The wind whipped the few remaining leaves as they strained on their
buds and branches. The sky was as dark as a cloudly midsummer's
twilight, but you knew those weren't clouds. The smell of ash stung in
your mouth and nose.
Above you, that tree, which once
held the body of a man, was still stained with his blood, showing deep
and black in the darkness. The field before you was long since plowed
and replanted and replowed, the furrows long and deep and leeched of
nutrients. Across that long field that once waved brilliant golden
strands sat a smoking ruin.
As you approach, the ash will sting your eyes and stain your clothes. You will stand there, watching the world smoulder.
There's
clearly nothing left for you here, as the landscape blends into the
grey sky, but something keeps pulling you back. Turn slowly in a circle,
and remember the life this place held in your last visit, now long
past.

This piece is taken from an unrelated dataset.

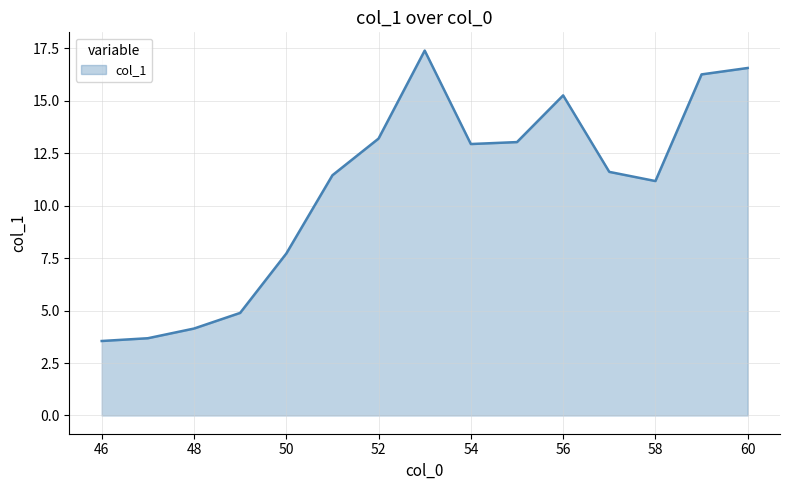

Does the chart have visible grid lines?

Yes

We know your curiosity would get the better of you, and while your
hands are jammed into your pockets and absently playing with their
meager contents, you don't pull out the silver Liberty dollar. When you
remove your hands, instead its familiar weigh still presses against you
thigh through the thin cloth.
You push what remains of
the door aside as you step into the farmhouse. The walls are all but
gone and the visible foundation stones are burned as black as the stain
on the tree. The stalls are gone, marked only by the metal braces that
held the gates, now fallen to the packed-earth floor.
Counting
your paces more carefully than the stalls, you return to where you
think the women sat. In truth, you'e one stall short, but that doesn't
matter. There's nothing there: no walls, no women, no water.
You
can run from these ruins but they'll still haunt you; the stains will
never come off your clothes, off your skin, and the smell of ash will
always bring all these images, unbidden, back to your mind.